* **What you are asked to do**:
Copy everything from the start of the source data down to the line containing "DONNER MAINTENA", swapping "campagnes" for "actions" and changing nothing else. Leave the pictures out.

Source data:

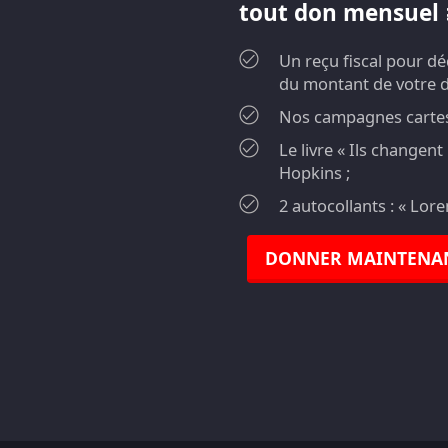
tout don mensuel ≥
Un reçu fiscal pour d
du montant de votre 
Nos campagnes cartes 
Le livre « Ils changen
Hopkins ;
2 autocollants : « Lor
DONNER MAINTENA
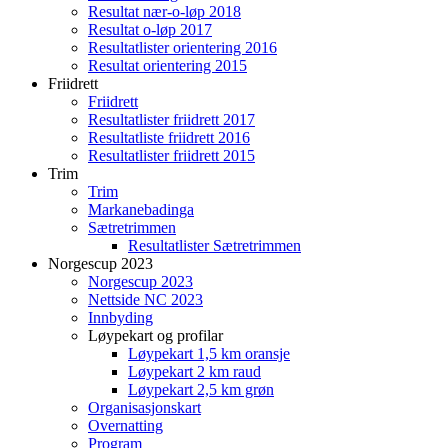
Resultat nær-o-løp 2018
Resultat o-løp 2017
Resultatlister orientering 2016
Resultat orientering 2015
Friidrett
Friidrett
Resultatlister friidrett 2017
Resultatliste friidrett 2016
Resultatlister friidrett 2015
Trim
Trim
Markanebadinga
Sætretrimmen
Resultatlister Sætretrimmen
Norgescup 2023
Norgescup 2023
Nettside NC 2023
Innbyding
Løypekart og profilar
Løypekart 1,5 km oransje
Løypekart 2 km raud
Løypekart 2,5 km grøn
Organisasjonskart
Overnatting
Program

* **Task response**:
tout don mensuel ≥
Un reçu fiscal pour d
du montant de votre 
Nos actions cartes 
Le livre « Ils changen
Hopkins ;
2 autocollants : « Lor
DONNER MAINTENA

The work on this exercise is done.